___ Provided data ___

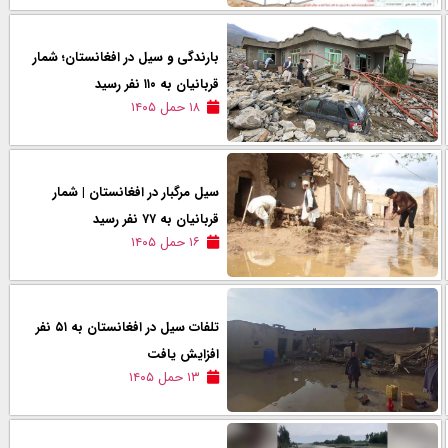
بارندگی و سیل در افغانستان؛ شمار
قربانیان به ۱۱۰ نفر رسید
۱۸ حمل ۱۴۰۵
سیل مرگبار در افغانستان | شمار
قربانیان به ۷۷ نفر رسید
۱۶ حمل ۱۴۰۵
تلفات سیل در افغانستان به ۵۱ نفر
افزایش یافت
۱۳ حمل ۱۴۰۵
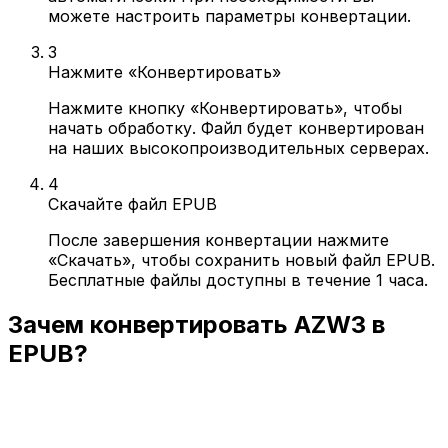
можете настроить параметры конвертации.
3
Нажмите «Конвертировать»
Нажмите кнопку «Конвертировать», чтобы
начать обработку. Файл будет конвертирован
на наших высокопроизводительных серверах.
4
Скачайте файл EPUB
После завершения конвертации нажмите
«Скачать», чтобы сохранить новый файл EPUB.
Бесплатные файлы доступны в течение 1 часа.
Зачем конвертировать AZW3 в
EPUB?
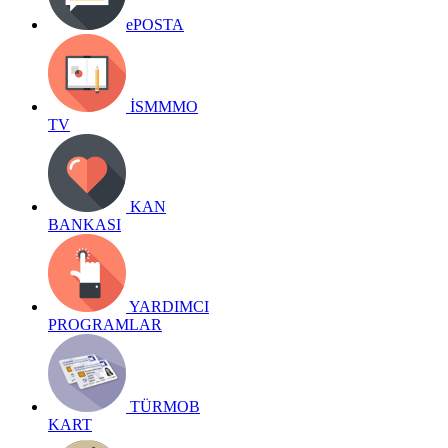
ePOSTA
İSMMMO
TV
KAN
BANKASI
YARDIMCI
PROGRAMLAR
TÜRMOB
KART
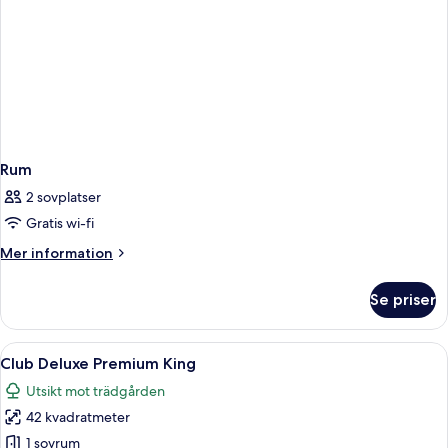
Rum
2 sovplatser
Gratis wi-fi
Mer
Mer information
information
om
Se priser
Rum
Öppna
Ett modernt hotellrum med en stor säng
5
Club Deluxe Premium King
alla
Utsikt mot trädgården
foton
42 kvadratmeter
för
Club
1 sovrum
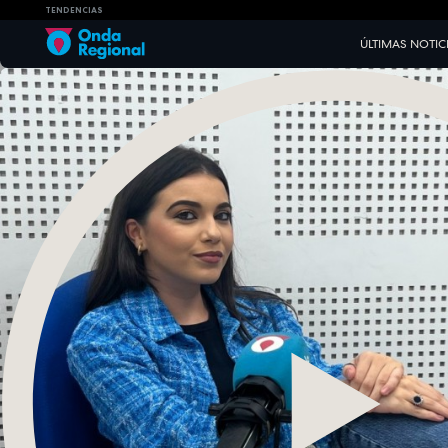
TENDENCIAS
ÚLTIMAS NOTIC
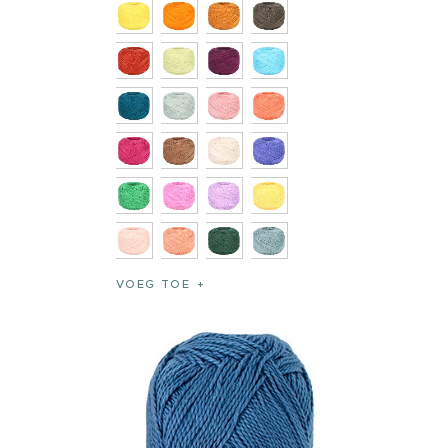
VOEG TOE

___

Task to complete: The pictures are not wanted, but every line of the listing should be duplicated exactly.

Task solution:
بارندگی و سیل در افغانستان؛ شمار
قربانیان به ۱۱۰ نفر رسید
۱۸ حمل ۱۴۰۵
سیل مرگبار در افغانستان | شمار
قربانیان به ۷۷ نفر رسید
۱۶ حمل ۱۴۰۵
تلفات سیل در افغانستان به ۵۱ نفر
افزایش یافت
۱۳ حمل ۱۴۰۵
можете настроить параметры конвертации.
3
Нажмите «Конвертировать»
Нажмите кнопку «Конвертировать», чтобы
начать обработку. Файл будет конвертирован
на наших высокопроизводительных серверах.
4
Скачайте файл EPUB
После завершения конвертации нажмите
«Скачать», чтобы сохранить новый файл EPUB.
Бесплатные файлы доступны в течение 1 часа.
Зачем конвертировать AZW3 в
EPUB?
ePOSTA
İSMMMO
TV
KAN
BANKASI
YARDIMCI
PROGRAMLAR
TÜRMOB
KART
Rum
2 sovplatser
Gratis wi-fi
Mer
Mer information
information
om
Se priser
Rum
Öppna
Ett modernt hotellrum med en stor säng
5
Club Deluxe Premium King
alla
Utsikt mot trädgården
foton
42 kvadratmeter
för
Club
1 sovrum
TENDENCIAS
ÚLTIMAS NOTIC
VOEG TOE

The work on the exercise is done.